Image change detection data:

= = = = = = =

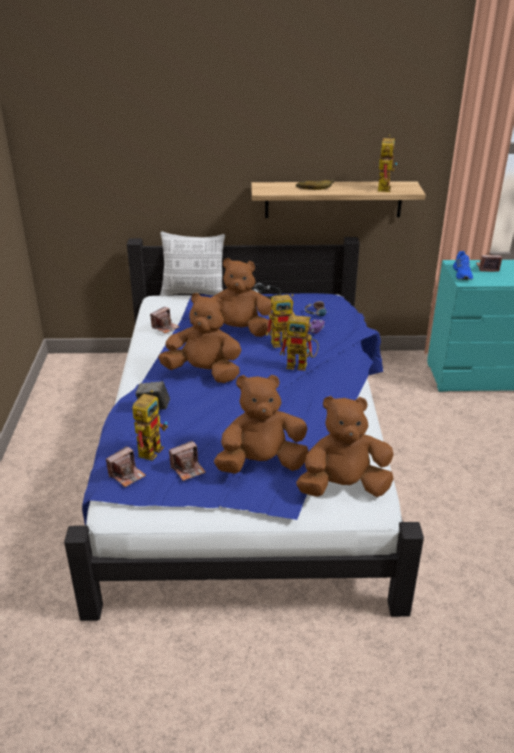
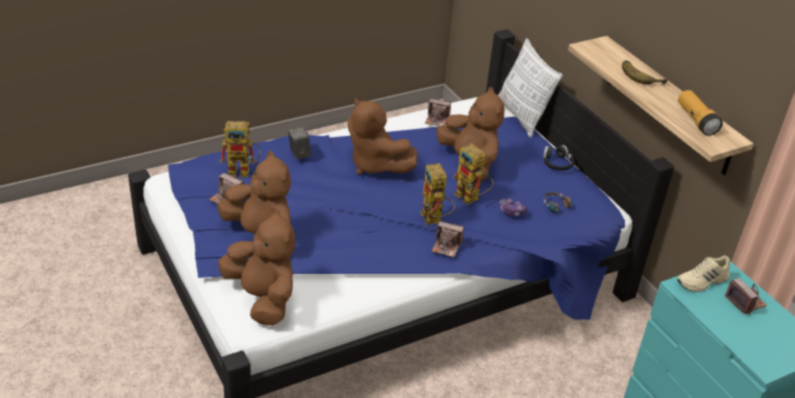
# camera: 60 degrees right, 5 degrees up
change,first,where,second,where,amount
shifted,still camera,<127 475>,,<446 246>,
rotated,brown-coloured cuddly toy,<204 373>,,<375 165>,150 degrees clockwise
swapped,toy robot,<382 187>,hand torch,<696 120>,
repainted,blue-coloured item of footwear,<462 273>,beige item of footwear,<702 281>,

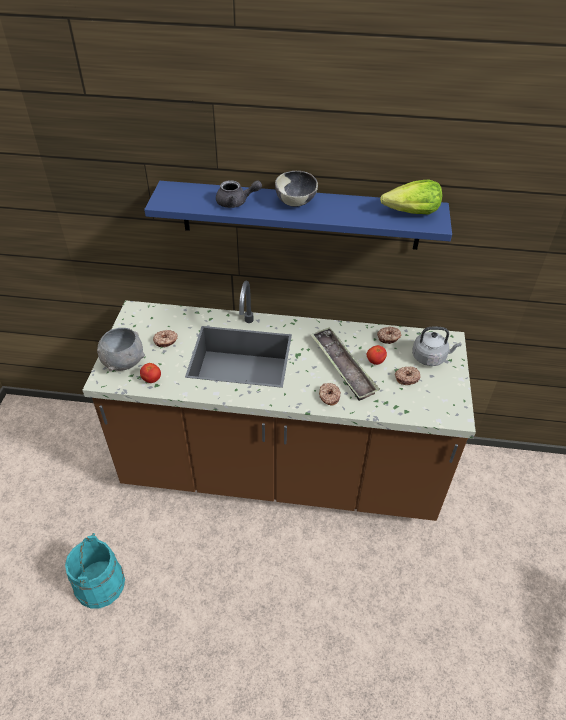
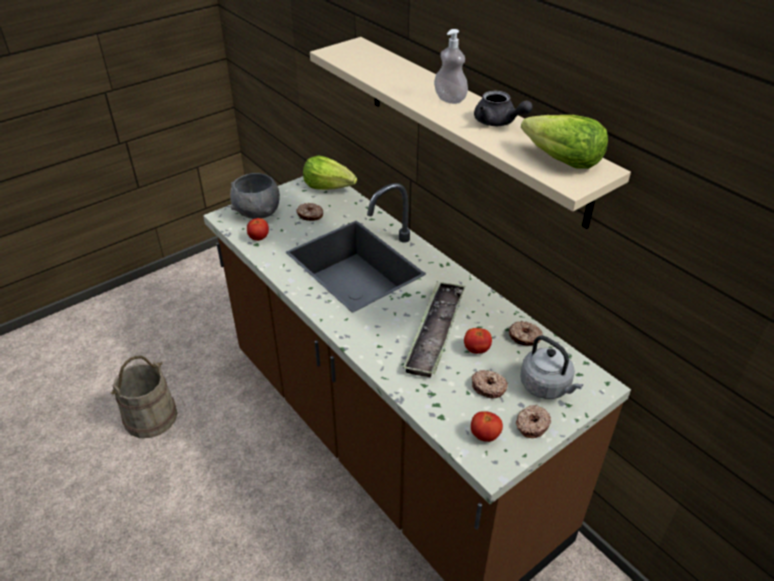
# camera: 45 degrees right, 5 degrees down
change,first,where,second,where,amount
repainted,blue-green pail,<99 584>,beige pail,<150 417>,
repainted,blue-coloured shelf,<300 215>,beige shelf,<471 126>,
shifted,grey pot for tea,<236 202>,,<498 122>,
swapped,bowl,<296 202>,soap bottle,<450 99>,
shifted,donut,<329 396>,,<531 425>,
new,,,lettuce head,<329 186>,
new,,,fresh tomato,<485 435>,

= = = = = = =

TASK GOAL ▸ Only the lines of the data holding the string "degrees" are wanted; copy each of them.

EXPECTED ANSWER ▸
# camera: 60 degrees right, 5 degrees up
rotated,brown-coloured cuddly toy,<204 373>,,<375 165>,150 degrees clockwise
# camera: 45 degrees right, 5 degrees down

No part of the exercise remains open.